### Your task
Return each line of the entries that mentions the word "lines".

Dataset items
● ● ● ● ● ● ●

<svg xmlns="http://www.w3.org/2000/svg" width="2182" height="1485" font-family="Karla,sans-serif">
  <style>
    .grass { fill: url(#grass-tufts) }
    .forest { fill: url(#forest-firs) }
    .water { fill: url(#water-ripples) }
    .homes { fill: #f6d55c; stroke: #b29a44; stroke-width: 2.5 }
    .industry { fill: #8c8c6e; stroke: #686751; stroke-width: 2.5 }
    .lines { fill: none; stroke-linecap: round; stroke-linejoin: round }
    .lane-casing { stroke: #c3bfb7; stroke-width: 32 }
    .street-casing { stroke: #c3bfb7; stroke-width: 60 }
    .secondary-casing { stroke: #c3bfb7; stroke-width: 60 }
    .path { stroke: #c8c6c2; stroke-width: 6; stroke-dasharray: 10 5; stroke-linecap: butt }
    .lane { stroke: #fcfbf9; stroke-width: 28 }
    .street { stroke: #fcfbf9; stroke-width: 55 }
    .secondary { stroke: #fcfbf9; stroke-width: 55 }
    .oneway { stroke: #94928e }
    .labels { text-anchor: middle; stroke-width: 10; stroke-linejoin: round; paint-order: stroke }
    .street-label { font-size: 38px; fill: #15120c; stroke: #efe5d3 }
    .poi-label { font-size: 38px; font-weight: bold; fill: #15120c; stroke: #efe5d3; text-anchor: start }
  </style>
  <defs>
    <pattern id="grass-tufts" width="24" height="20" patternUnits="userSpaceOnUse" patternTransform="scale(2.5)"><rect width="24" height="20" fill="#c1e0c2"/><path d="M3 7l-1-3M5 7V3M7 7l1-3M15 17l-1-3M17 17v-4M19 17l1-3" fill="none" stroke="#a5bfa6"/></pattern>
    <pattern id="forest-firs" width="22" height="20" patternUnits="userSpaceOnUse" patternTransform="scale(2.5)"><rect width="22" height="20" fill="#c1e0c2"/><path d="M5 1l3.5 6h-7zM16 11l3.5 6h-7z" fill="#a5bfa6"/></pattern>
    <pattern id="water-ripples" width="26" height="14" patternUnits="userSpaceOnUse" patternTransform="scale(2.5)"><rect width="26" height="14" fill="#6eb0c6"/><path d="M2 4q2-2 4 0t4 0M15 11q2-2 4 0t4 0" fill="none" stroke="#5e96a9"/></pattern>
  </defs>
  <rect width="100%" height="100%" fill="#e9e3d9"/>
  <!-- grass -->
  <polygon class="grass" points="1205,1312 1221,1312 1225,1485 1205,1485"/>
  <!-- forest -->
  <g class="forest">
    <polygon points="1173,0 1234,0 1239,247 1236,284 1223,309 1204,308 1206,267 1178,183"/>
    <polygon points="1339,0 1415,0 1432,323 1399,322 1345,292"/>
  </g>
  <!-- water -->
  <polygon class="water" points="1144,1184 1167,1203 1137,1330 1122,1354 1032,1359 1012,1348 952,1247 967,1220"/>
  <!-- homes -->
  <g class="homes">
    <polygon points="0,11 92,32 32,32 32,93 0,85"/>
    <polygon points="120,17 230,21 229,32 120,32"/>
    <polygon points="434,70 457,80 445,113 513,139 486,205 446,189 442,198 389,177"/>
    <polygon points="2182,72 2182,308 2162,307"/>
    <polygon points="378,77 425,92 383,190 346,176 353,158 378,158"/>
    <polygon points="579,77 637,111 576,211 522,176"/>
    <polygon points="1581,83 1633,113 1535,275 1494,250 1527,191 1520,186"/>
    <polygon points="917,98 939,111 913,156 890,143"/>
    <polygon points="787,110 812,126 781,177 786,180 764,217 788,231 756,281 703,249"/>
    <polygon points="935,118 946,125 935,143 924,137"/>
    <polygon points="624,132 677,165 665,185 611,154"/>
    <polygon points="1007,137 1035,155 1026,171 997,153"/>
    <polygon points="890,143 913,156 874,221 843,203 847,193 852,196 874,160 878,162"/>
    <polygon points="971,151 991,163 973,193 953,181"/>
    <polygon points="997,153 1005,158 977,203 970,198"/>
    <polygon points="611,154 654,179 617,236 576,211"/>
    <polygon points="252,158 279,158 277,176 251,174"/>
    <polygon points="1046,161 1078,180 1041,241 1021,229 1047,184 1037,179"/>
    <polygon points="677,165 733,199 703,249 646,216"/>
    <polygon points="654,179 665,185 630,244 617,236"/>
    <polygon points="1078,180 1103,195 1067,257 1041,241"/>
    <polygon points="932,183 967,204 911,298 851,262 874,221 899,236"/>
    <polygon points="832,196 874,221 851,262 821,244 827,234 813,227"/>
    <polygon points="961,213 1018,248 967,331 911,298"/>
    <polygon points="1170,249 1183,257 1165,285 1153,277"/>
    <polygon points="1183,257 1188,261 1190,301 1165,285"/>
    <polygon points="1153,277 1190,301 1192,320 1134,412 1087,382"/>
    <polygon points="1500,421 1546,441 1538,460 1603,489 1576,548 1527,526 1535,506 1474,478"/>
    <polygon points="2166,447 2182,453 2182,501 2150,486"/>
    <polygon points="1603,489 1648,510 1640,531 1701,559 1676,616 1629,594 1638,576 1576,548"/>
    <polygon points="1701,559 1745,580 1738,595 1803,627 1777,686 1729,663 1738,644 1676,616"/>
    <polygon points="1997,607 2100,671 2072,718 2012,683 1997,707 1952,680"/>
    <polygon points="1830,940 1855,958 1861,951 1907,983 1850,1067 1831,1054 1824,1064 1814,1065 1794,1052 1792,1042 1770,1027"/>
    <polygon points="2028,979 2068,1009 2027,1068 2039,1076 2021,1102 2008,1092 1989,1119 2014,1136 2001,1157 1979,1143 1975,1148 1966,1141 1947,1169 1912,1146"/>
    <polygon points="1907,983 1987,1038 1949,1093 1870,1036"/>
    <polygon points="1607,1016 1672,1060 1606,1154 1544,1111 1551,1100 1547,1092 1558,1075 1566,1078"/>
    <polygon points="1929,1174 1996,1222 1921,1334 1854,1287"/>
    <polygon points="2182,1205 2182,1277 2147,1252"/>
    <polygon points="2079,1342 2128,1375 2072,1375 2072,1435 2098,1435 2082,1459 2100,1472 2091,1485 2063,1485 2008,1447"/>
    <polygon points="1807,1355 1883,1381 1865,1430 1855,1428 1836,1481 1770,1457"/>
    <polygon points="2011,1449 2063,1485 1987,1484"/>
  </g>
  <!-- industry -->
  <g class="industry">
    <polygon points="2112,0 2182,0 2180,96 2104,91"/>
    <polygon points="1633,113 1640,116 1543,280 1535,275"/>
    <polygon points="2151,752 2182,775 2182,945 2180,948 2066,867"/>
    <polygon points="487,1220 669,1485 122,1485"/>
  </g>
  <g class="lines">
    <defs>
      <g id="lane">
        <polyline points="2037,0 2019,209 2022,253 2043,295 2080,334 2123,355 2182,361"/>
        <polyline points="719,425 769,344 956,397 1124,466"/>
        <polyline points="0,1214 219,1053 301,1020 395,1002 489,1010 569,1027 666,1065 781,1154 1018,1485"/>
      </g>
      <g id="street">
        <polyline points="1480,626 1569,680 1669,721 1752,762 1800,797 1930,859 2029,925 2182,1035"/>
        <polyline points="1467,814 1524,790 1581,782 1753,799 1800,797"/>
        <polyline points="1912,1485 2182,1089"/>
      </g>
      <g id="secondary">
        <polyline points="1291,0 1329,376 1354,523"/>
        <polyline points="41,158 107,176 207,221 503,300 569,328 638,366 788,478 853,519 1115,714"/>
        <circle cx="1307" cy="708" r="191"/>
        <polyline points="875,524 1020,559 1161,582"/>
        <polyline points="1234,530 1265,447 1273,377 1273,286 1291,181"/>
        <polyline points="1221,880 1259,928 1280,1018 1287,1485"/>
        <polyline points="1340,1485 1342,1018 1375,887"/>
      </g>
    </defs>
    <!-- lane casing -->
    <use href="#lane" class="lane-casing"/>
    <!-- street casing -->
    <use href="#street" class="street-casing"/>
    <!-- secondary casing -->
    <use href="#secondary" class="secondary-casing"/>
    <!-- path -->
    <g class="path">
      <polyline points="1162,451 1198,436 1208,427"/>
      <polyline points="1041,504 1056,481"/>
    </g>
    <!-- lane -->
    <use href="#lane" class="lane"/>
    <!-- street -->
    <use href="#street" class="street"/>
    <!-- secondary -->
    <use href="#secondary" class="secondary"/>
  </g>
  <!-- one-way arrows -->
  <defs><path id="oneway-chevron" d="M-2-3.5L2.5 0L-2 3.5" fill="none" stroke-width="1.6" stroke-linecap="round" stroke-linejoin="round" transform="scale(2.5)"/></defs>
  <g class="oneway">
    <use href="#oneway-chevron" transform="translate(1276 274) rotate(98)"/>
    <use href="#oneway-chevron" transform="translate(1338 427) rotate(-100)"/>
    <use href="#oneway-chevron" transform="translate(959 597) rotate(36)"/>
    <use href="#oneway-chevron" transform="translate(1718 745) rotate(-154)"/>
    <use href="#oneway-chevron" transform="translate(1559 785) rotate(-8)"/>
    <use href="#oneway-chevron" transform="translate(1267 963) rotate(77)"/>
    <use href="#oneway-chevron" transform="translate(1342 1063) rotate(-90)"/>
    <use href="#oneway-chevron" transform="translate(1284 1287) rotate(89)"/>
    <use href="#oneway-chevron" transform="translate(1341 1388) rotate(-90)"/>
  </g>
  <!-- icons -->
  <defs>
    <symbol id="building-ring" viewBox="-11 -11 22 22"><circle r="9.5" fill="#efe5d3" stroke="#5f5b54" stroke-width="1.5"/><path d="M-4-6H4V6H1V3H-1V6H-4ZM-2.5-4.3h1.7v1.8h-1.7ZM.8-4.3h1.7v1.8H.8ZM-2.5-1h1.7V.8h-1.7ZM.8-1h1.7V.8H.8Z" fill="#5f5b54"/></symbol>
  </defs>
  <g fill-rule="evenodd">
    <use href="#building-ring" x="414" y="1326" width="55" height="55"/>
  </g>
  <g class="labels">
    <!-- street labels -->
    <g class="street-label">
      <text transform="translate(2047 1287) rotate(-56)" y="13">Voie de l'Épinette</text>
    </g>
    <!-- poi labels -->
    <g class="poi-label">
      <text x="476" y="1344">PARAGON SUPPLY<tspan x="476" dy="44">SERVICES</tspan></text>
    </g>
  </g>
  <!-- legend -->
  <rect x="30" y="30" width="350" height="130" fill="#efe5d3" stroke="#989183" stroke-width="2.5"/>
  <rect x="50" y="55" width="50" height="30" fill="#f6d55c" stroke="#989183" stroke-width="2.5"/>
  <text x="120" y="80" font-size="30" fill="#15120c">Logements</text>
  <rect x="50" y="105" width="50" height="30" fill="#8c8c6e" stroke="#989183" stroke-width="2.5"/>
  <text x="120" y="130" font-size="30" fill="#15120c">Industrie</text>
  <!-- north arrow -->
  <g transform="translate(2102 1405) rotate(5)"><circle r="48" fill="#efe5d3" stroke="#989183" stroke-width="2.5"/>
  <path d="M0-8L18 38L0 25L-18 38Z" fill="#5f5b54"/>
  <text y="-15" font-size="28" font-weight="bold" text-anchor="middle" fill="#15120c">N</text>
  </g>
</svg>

● ● ● ● ● ● ●

### Answer for the task
    .lines { fill: none; stroke-linecap: round; stroke-linejoin: round }
  <g class="lines">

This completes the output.